Unfortunately, we have found that when routes are prohibited, the resulting "non-prohibited" routes are not symmetric with respect to all the nodes in the system. As a result, transmission bandwidth is not evenly reduced throughout the entire network thereby causing bandwidth asymmetries throughout the network. As a consequence of these asymmetries, the network tends to develop so-called "hot spots" where transmission bandwidth tends to be very high at certain "hot" ports and becomes essentially zero at others. This, in turn, skews processing throughput to favor those processing elements associated with "hot" ports at the expense of other such ports, and thus unbalances workload processing throughout the network. Degraded system performance results. In fact, when routes are prohibited solely within switch boards, we have failed to find any combination of remaining non-prohibited routes that will result in a constant bandwidth reduction throughout the entire network.

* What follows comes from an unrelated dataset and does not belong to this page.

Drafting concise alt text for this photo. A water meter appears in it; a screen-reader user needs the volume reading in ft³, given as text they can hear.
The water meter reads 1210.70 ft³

Since the technique of prohibiting routes merely requires selecting certain entries to include in the route table for each processing element, this technique is very simple and highly cost-effective to implement. Thus, this technique would be readily favored for inclusion in a multi-stage cross-point packet network but for its inability to create a symmetric bandwidth reduction across the entire network.
In spite of the attractiveness of using inter-connected bi-directional multi-stage cross-point based networks as the communication backbone of a massively parallel processing system, the increasing potential for deadlocks in these networks and the lack of a practical solution therefor particularly for a large network has, at least up to now, frustrated the commercial availability of massively parallel processing systems, that utilize such networks, much beyond 32 processors, thereby precluding the use of these systems in certain large scale processing applications.
Thus, a need exists in the art for a practical technique that prevents deadlocks from occurring in a large scale bi-directional multi-stage inter-connected cross-point switching network, and particularly, though not exclusively, for use in large scale massively parallel processing systems. Such a technique should be simple to implement, highly cost-effective, and, if network bandwidth is reduced as a result, provide a substantially symmetric and acceptable level of bandwidth reduction across the entire network. We expect that if such a technique were to be included within such a system, these systems, as commercialized, could be readily expanded well beyond 32 processors, such as to 512 separate processors and beyond. Thus, such systems could serve additional application processing needs that would otherwise be precluded.